Task prompt =>
Whenever the word "news" turns up in a line below, that line should be copied.

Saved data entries
[Start of section]

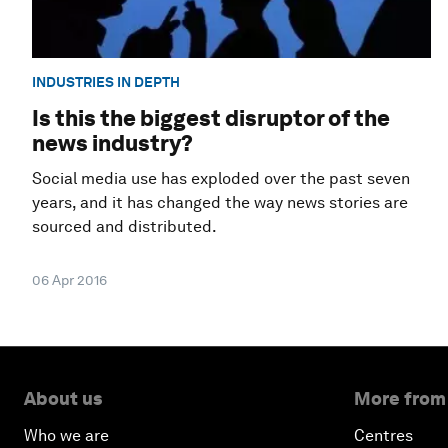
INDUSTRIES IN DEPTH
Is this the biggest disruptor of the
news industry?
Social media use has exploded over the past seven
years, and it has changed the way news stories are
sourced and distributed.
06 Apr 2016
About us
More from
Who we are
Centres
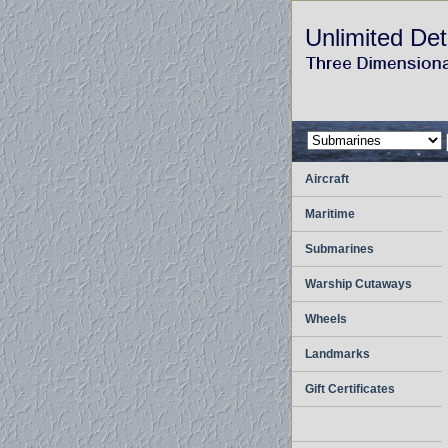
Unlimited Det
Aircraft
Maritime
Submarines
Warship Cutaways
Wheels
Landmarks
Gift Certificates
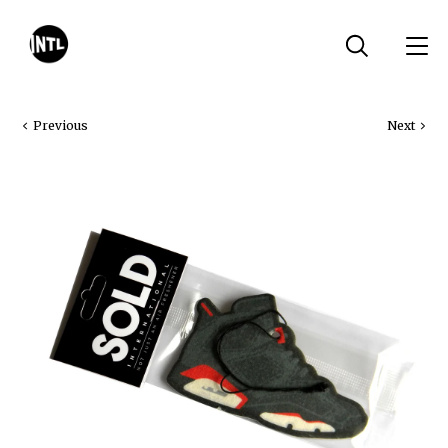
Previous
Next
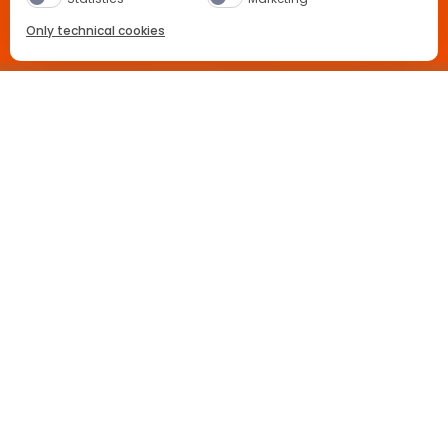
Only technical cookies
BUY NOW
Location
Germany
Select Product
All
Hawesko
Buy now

[End of section]

Answer space =>
news industry?
years, and it has changed the way news stories are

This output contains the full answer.